DeeJay nodded. “I’m betting he did.”
“I won’t be surprised at this point. I’ve had Sarah Ironheart going over the phone logs for the hotline. There’s no personal information about the nature of the call in them, but I can tell you she found one thing, and she’s got a whole lot more to go through. I didn’t realize the service was that busy. Anyway, to get to the point, the last boy who disappeared called the line and talked to Sweet three days before he vanished. Just one call.”
DeeJay felt her heart flip. Then her stomach turned over. “My God,” she whispered. When Cade had brought it up earlier, it had been just a speculation, and they’d been doing a lot of speculating. Her emotional reaction had been milder before because she didn’t know if it was true. It was entirely different to discover that that man had actually been setting his lures by holding himself out as someone who could help these kids.
“Makes you sick, doesn’t it?” Gage agreed. “Gain their trust and then go from there. You were right, DeeJay. Absolutely right. He lures them.”
Being right didn’t make her feel any better. Not one bit. “It was just one call. We still don’t have anything for a warrant.”
“Not a thing,” Gage agreed. “But when this many pieces start to fit, you know that you’ve got a good theory. Now we have to catch the bastard somehow.”
“And that’s what we’re here about,” Cade said. Again he looked at DeeJay, and now she felt about an inch tall. She didn’t want him deferring to her all the time. Damn her and her native distrust and her stupid blowup earlier.
“You go ahead,” she said. “You were the one who saw it.”
“Saw what?” Gage demanded.
“Calvin Sweet came to see us. He wants us out at his place by dawn tomorrow to take some photos of the mountains.”
Gage leaned forward, putting his elbows on the desk. “My, my, he’s a little eager to get you out there. Both of you? Why not just DeeJay?”
“I’ve been wondering about that,” DeeJay said. “Then I asked myself a question. We’re supposedly here to write a travel piece. Would anybody give a damn if we just didn’t show up again? Even our landlord wouldn’t wonder for a while. But Cade would, if I didn’t come back.”
Gage swore quite inventively.
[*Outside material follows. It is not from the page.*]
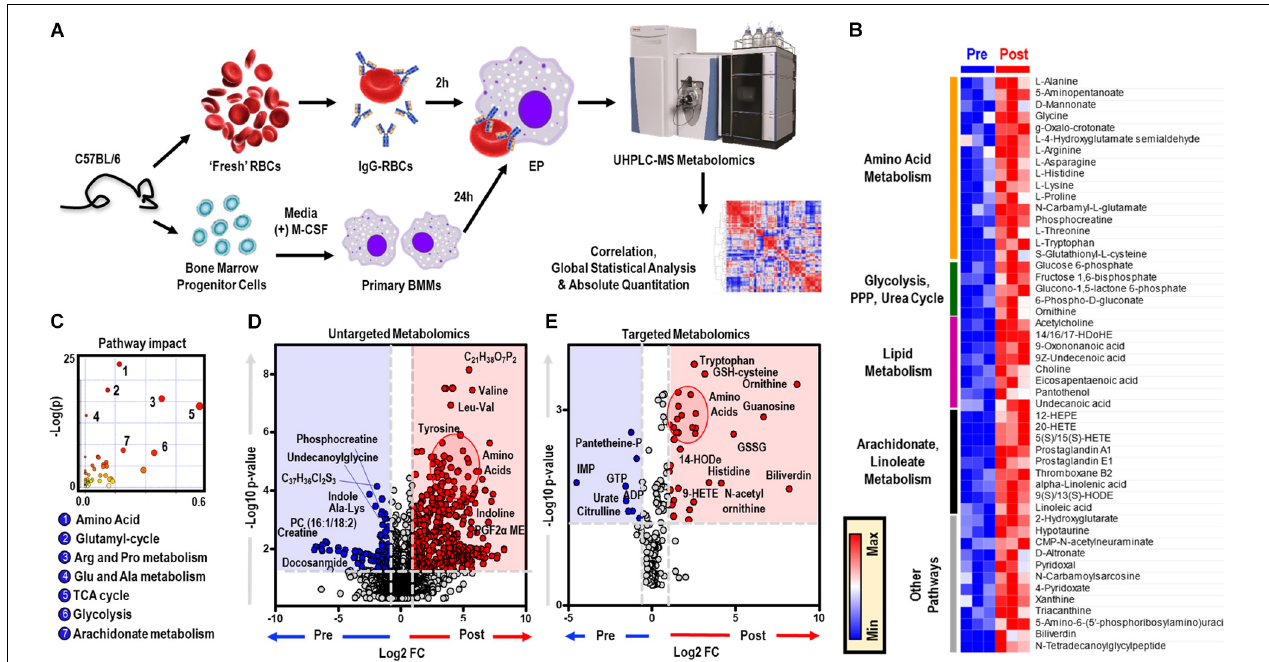
FIGURE 1 | In vitro assessment of BMDM EP. Mouse RBCs were incubated with rabbit, anti-mouse RBC IgG. BMDMs were then incubated with PBS (control) or with IgG-coated RBCs for in vitro opsonization to reflect EP. (A) Metabolic correlates identified before (Pre) and after (Post) EP were plotted as a hierarchically-clustered heat map (B) . The metabolome view map of relevant metabolic pathways showed significant changes in cellular metabolic pathways following EP (C) . Univariate analysis of the BMDM metabolome using untargeted (D) and targeted (E) metabolomics methods to identify metabolites that change due to EP. The region highlighted in red (fold change (FC) ≥ 2.0; p -value < 0.05) indicates metabolites that are present in significantly higher amounts in BMDMs following EP (Post); whereas, the region highlighted in blue (fold change ≤ 0.5; p -value < 0.05) indicates metabolites that accumulate in BMDMs before EP (Pre). Amino acids identified clustered in similar regions of Pre were encircled ( red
DeeJay hadn’t heard anyone cut loose like that since she left the army, and she couldn’t help grinning.
“What’s there to smile about?” Cade asked.
“I’d like to introduce you both to a master sergeant I used to know.”
Both men smiled as they understood. But then Cade returned them to business.
“The thing is, for me this was all theory—good theory but still just theory—until I met Sweet.”
Gage’s brow lifted. “What convinced you?”
“You know him, maybe too well to see it. But he looks like he could be the brother of any one of his victims.”
Gage closed his eyes a minute, then his face seemed to sag. “You’re right. Damn it, you’re right.”
“It jolted me the instant I saw him. Maybe because I’ve spent so much time looking at the photos of those boys and hadn’t met Sweet before. Did you ever find a photo of his mother?”